With long-standing expertise in the federal securities laws, Schiff Hardin provides public companies across the United States with the full range of services necessary to compete effectively in today's global and dynamic marketplace. Our primary goal is to know our clients, learn their businesses and their industries, and work closely with them to quickly, effectively and efficiently address the many legal, regulatory, and other challenges that public companies face.
Our services for public companies include acting as their outside counsel for day-to-day business matters, as well as more specialized advice on matters arising under federal and state securities laws, including:
- Public offerings, private placements and Rule 144A offerings
- Issuances of equity, debt, and hybrid securities
- Initial public offerings
- Compliance with Securities and Exchange Commission filing and disclosure rules
- Coordination with underwriters, accountants, and rating agencies
- Corporate disclosure and compliance obligations
- Periodic reporting under the Securities Exchange Act of 1934, including counseling on preparation and filing of Form 10-K, 10-Q, 8-K, 11-K and other reports
- Proxy statement disclosures, shareholder proposals and annual meeting matters
- Beneficial ownership reporting under Section 13 of the Securities Exchange Act of 1934
- Short-swing profits and beneficial ownership reporting under Section 16 of the Securities Exchange Act of 1934
- Insider trading under Rule 10b-5 and trading plans under Rule 10b5-1
- Dodd-Frank Act
- Sarbanes-Oxley Act
- Stock exchange listing standards
- Disclosure committees and policies, including those addressing forward-looking information, non-GAAP financial information, analyst conference calls, and Regulation FD
- Corporate governance and related "best practices"
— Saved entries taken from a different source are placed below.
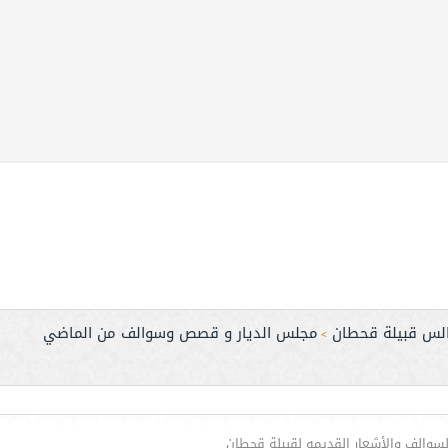
لس قبيلة قحطان
مجلس الديار و قصص وسوالف من الماضي
>
والف والأشعار القديمه لقبيلة قحطان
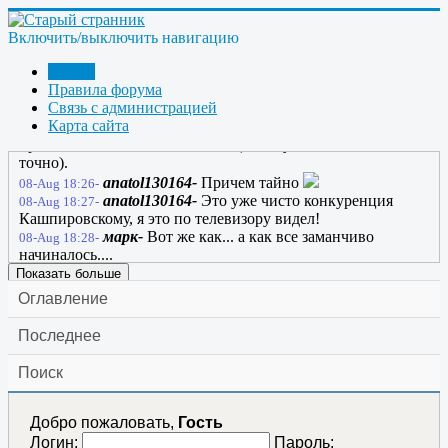
рождается БТГ!
Bombar-
закройте глаза, отключите всё что вам
08-Aug 18:26-
мешает, логика сегодня вам не понадобится слушайте
Включить/выключить навигацию
только мой голос! На счёт раз! ..... все фотоны направятся к
Форум
вам .... будьте к этому моменту готовы! сегодня мы выйдем
Правила форума
далеко за рамки привычного!! На счет два ..... у многих
Связь с администрацией
появится .... ТОК! и у некоторых ещё и вольты!! Когда я
Карта сайта
произнесу слово ... ТРИ! .... не пугайтесь ...... может
произойти САМОЗАПИТ!!!!!!! (но не у всех, и это не
точно).
anatol130164-
Причем тайно
08-Aug 18:26-
anatol130164-
Это уже чисто конкуренция
08-Aug 18:27-
Кашпировскому, я это по телевизору видел!
марк-
Вот же как... а как все заманчиво
08-Aug 18:28-
начиналось....
Показать больше
Оглавление
Последнее
Поиск
Добро пожаловать,
Гость
Логин:
Пароль:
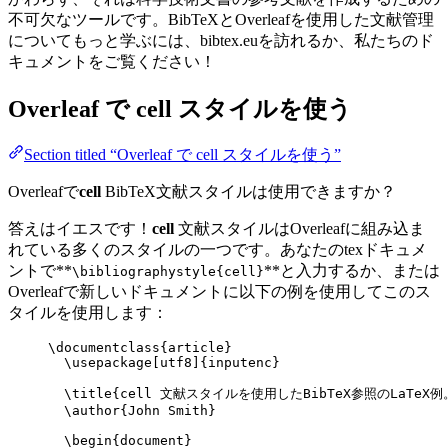
不可欠なツールです。BibTeXとOverleafを使用した文献管理
についてもっと学ぶには、bibtex.euを訪れるか、私たちのド
キュメントをご覧ください！
Overleaf で
cell
スタイルを使う
Section titled “Overleaf で cell スタイルを使う”
Overleafで
cell
BibTeX文献スタイルは使用できますか？
答えはイエスです！
cell
文献スタイルはOverleafに組み込ま
れている多くのスタイルの一つです。あなたのtexドキュメ
ントで**
**と入力するか、または
\bibliographystyle{cell}
Overleafで新しいドキュメントに以下の例を使用してこのス
タイルを使用します：
\documentclass
{
article
}
\usepackage
[
utf8
]{
inputenc
}
\title
{cell 文献スタイルを使用したBibTeX参照のLaTeX例
\author
{John Smith}
\begin
{
document
}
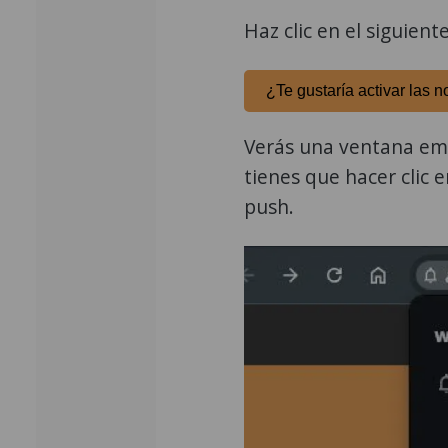
Haz clic en el siguient
¿Te gustaría activar las n
Verás una ventana emer
tienes que hacer clic e
push.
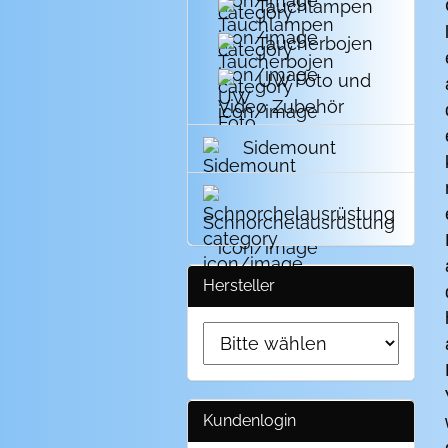
Tauchlampen
Taucherbojen
UW Foto und
Video Zubehör
Sidemount
Schnorchelausrüstung
Hersteller
Kundenlogin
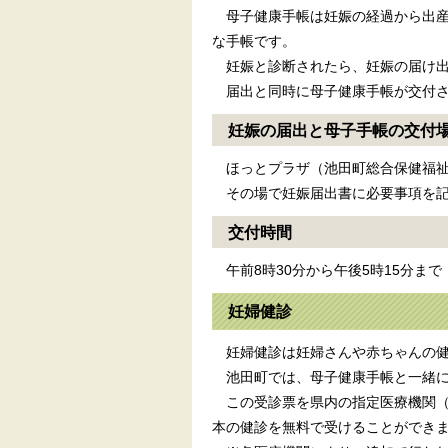
母子健康手帳は妊娠の経過から出産
な手帳です。
妊娠と診断されたら、妊娠の届け出
届出と同時に母子健康手帳が交付さ
妊娠の届出と母子手帳の交付
ほっとプラザ（池田町総合保健福祉
その場で妊娠届出書に必要事項を記
交付時間
午前8時30分から午後5時15分まで
妊婦健診
妊婦健診は妊婦さんや赤ちゃんの健
池田町では、母子健康手帳と一緒に
この受診票を県内の指定医療機関（
本の健診を無料で受けることができ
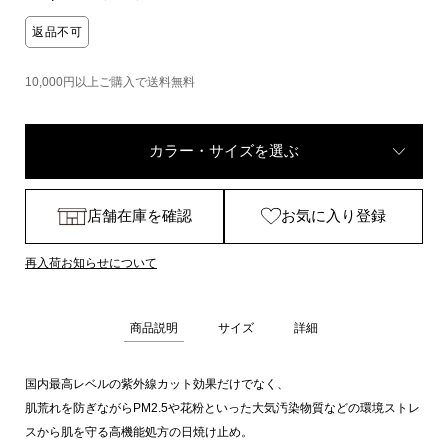
返品不可
10,000円以上ご購入で送料無料
カラー・サイズを選ぶ
店舗在庫を確認
お気に入り登録
再入荷お知らせについて
商品説明
サイズ
詳細
国内最高レベルの紫外線カット効果だけでなく、
肌荒れを防ぎながらPM2.5や花粉といった大気汚染物質などの環境ストレ
スから肌を守る高機能処方の日焼け止め。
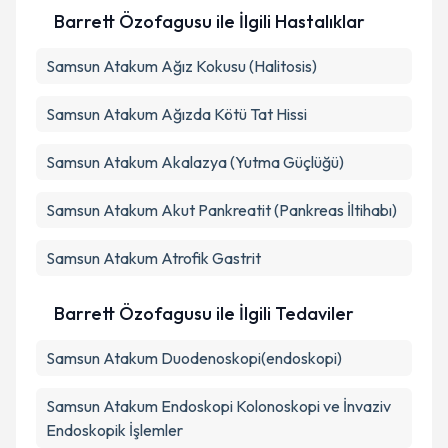
Barrett Özofagusu ile İlgili Hastalıklar
Samsun Atakum Ağız Kokusu (Halitosis)
Samsun Atakum Ağızda Kötü Tat Hissi
Samsun Atakum Akalazya (Yutma Güçlüğü)
Samsun Atakum Akut Pankreatit (Pankreas İltihabı)
Samsun Atakum Atrofik Gastrit
Barrett Özofagusu ile İlgili Tedaviler
Samsun Atakum Duodenoskopi(endoskopi)
Samsun Atakum Endoskopi Kolonoskopi ve İnvaziv
Endoskopik İşlemler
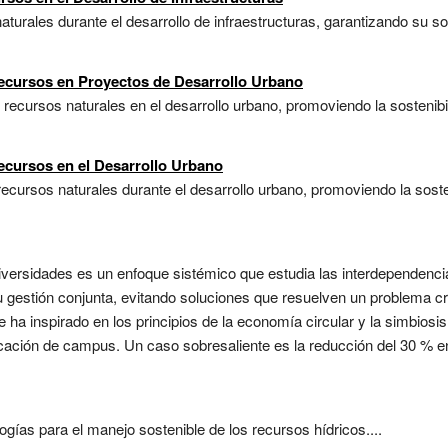
turales durante el desarrollo de infraestructuras, garantizando su so
ecursos en Proyectos de Desarrollo Urbano
 recursos naturales en el desarrollo urbano, promoviendo la sostenib
ecursos en el Desarrollo Urbano
recursos naturales durante el desarrollo urbano, promoviendo la sost
niversidades es un enfoque sistémico que estudia las interdependencia
u gestión conjunta, evitando soluciones que resuelven un problema c
 ha inspirado en los principios de la economía circular y la simbiosis i
ficación de campus. Un caso sobresaliente es la reducción del 30 % 
gías para el manejo sostenible de los recursos hídricos....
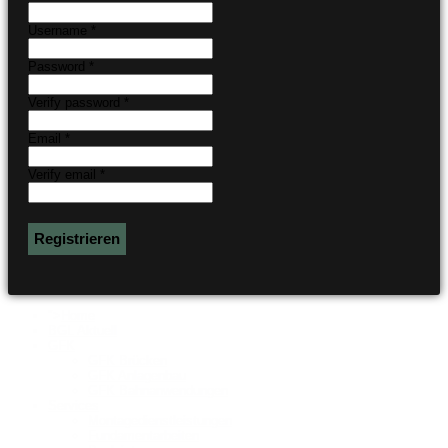
Username *
Password *
Verify password *
Email *
Verify email *
Registrieren
">
Home
BGL Aktuell
GFK
GFK Brücken
GFK Anlagenbau
GFK Bahnanwendungen
Services
Montagedienstleistungen
Fundamentarbeiten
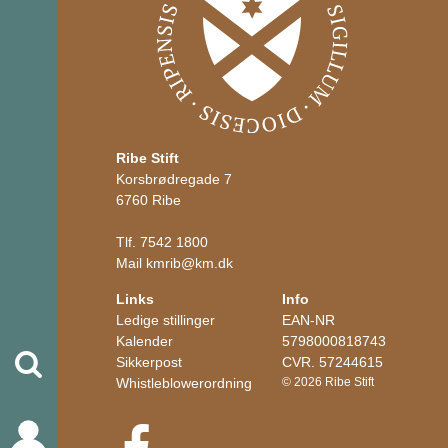
Ribe Stift
Korsbrødregade 7
6760 Ribe
Tlf.
7542 1800
Mail
kmrib
@
km.dk
Links
Info
Ledige stillinger
EAN-NR
Kalender
5798000818743
Søg
Sikkerpost
CVR. 57244615
Whistleblowerordning
© 2026 Ribe Stift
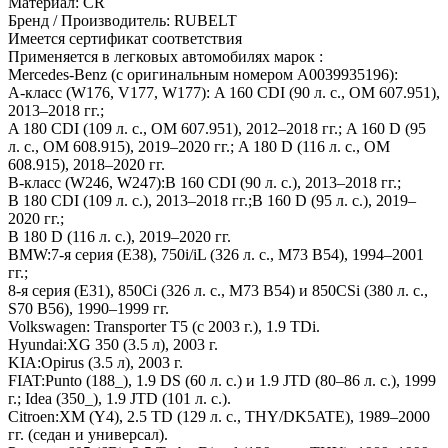
Материал: CR
Бренд / Производитель: RUBELT
Имеется сертификат соответствия
Применяется в легковых автомобилях марок :
Mercedes‑Benz (с оригинальным номером A0039935196):
A‑класс (W176, V177, W177): A 160 CDI (90 л. с., OM 607.951),
2013–2018 гг.;
A 180 CDI (109 л. с., OM 607.951), 2012–2018 гг.; A 160 D (95
л. с., OM 608.915), 2019–2020 гг.; A 180 D (116 л. с., OM
608.915), 2018–2020 гг.
B‑класс (W246, W247):B 160 CDI (90 л. с.), 2013–2018 гг.;
B 180 CDI (109 л. с.), 2013–2018 гг.;B 160 D (95 л. с.), 2019–
2020 гг.;
B 180 D (116 л. с.), 2019–2020 гг.
BMW:7‑я серия (E38), 750i/iL (326 л. с., M73 B54), 1994–2001
гг.;
8‑я серия (E31), 850Ci (326 л. с., M73 B54) и 850CSi (380 л. с.,
S70 B56), 1990–1999 гг.
Volkswagen: Transporter T5 (с 2003 г.), 1.9 TDi.
Hyundai:XG 350 (3.5 л), 2003 г.
KIA:Opirus (3.5 л), 2003 г.
FIAT:Punto (188_), 1.9 DS (60 л. с.) и 1.9 JTD (80–86 л. с.), 1999
г.; Idea (350_), 1.9 JTD (101 л. с.).
Citroen:XM (Y4), 2.5 TD (129 л. с., THY/DK5ATE), 1989–2000
гг. (седан и универсал).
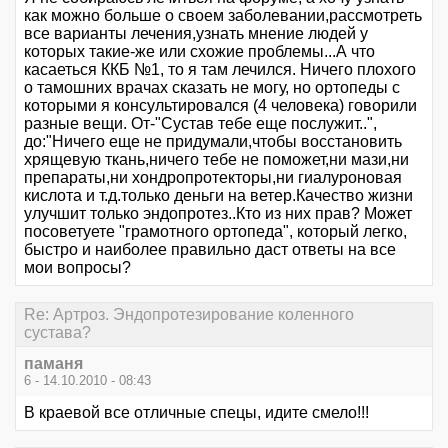
как можно больше о своем заболевании,рассмотреть
все варианты лечения,узнать мнение людей у
которых такие-же или схожие проблемы...А что
касаеться ККБ №1, то я там лечился. Ничего плохого
о тамошних врачах сказать не могу, но ортопеды с
которыми я консультировался (4 человека) говорили
разные вещи. От-"Сустав тебе еще послужит..",
до:"Ничего еще не придумали,чтобы восстановить
хрящевую ткань,ничего тебе не поможет,ни мази,ни
препараты,ни хондропротекторы,ни гиалуроновая
кислота и т.д.только деньги на ветер.Качество жизни
улучшит только эндопротез..Кто из них прав? Может
посоветуете "грамотного ортопеда", который легко,
быстро и наиболее правильно даст ответы на все
мои вопросы?
Re: Артроз. Эндопротезирование коленного
сустава?
паманя
6 - 14.10.2010 - 08:43
В краевой все отличные спецы, идите смело!!!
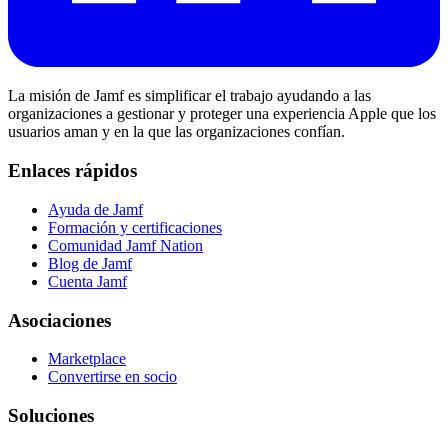
La misión de Jamf es simplificar el trabajo ayudando a las
organizaciones a gestionar y proteger una experiencia Apple que los
usuarios aman y en la que las organizaciones confían.
Enlaces rápidos
Ayuda de Jamf
Formación y certificaciones
Comunidad Jamf Nation
Blog de Jamf
Cuenta Jamf
Asociaciones
Marketplace
Convertirse en socio
Soluciones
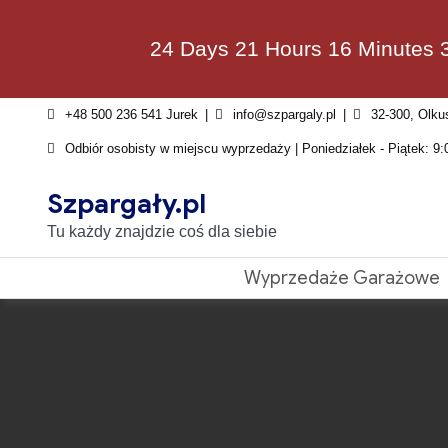
Skip
to
24 Days 21 Hours 16 Minutes 
content
+48 500 236 541 Jurek
info@szpargaly.pl
32-300, Olku
Odbiór osobisty w miejscu wyprzedaży | Poniedziałek - Piątek: 9:
Szpargały.pl
Tu każdy znajdzie coś dla siebie
Wyprzedaże Garażowe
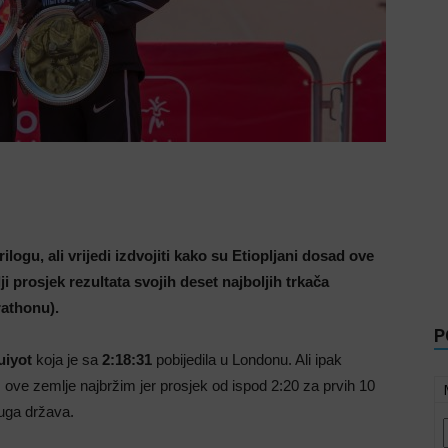
logu, ali vrijedi izdvojiti kako su Etiopljani dosad ove
i prosjek rezultata svojih deset najboljih trkača
rathonu).
P
uiyot
koja je sa
2:18:31
pobijedila u Londonu. Ali ipak
 iz ove zemlje najbržim jer prosjek od ispod 2:20 za prvih 10
ruga država.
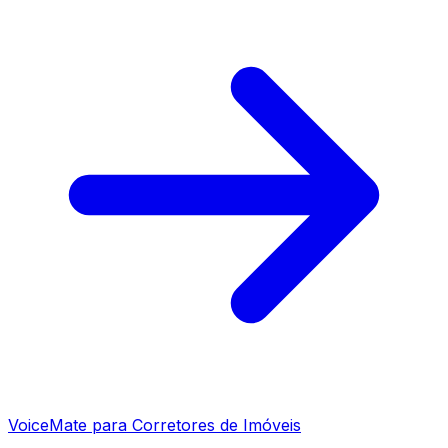
VoiceMate para Corretores de Imóveis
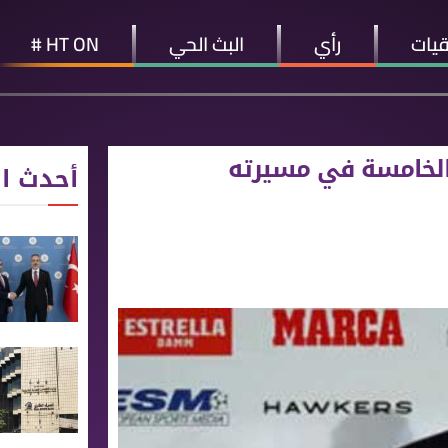
قيات
رأي
البث الحي
HT ON #
 الخامسة في مسيرته
أحدث ال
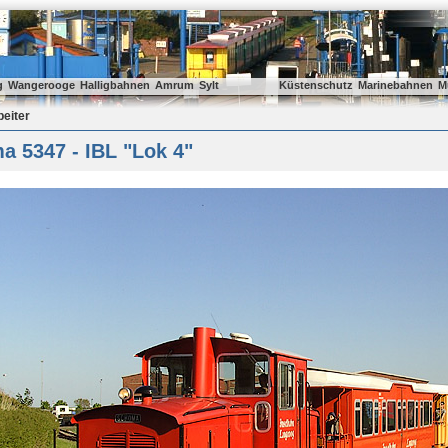
g
Wangerooge
Halligbahnen
Amrum
Sylt
Küstenschutz
Marinebahnen
M
beiter
 5347 - IBL "Lok 4"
- Directors' duties and responsibilities
- Board corporate governance guidelines and board committee charters
- Corporate codes of conduct, conflicts of interest and related party transaction policies
- Executive and director compensation practices
- Internal investigations and crisis management
- Takeover protections
- Shareholder rights plans
- Delaware and other state corporation laws
- Corporate transactions
- Mergers and acquisitions
- Proxy contests, tender offers, exchange offers, and contests for corporate control
- Leveraged buyouts, management buyouts, and going private transactions
The Schiff Hardin attorneys providing these services include former Securities and Exchange Commission division directors and senior staff members, former general counsel of public companies, and experienced business lawyers from multiple disciplines and jurisdictions. Our securities lawyers work together with our tax, corporate, real estate, labor and employment, employee benefits, finance, mergers and acquisitions, intellectual property, and other experienced practitioners to help our public company clients address the needs of their shareholders, employees and regulators, and the media and public.
Schiff Hardin has public company clients in a wide range of major industries (e.g. banking, energy, consumer goods, aviation services, telecommunications, insurance, and manufacturing). We represent public companies of all sizes, including a number of Fortune 500 companies. Our experience with public companies across a broad spectrum of corporate and securities law matters enables us to provide timely and creative solutions tailored to address the individual needs of each client.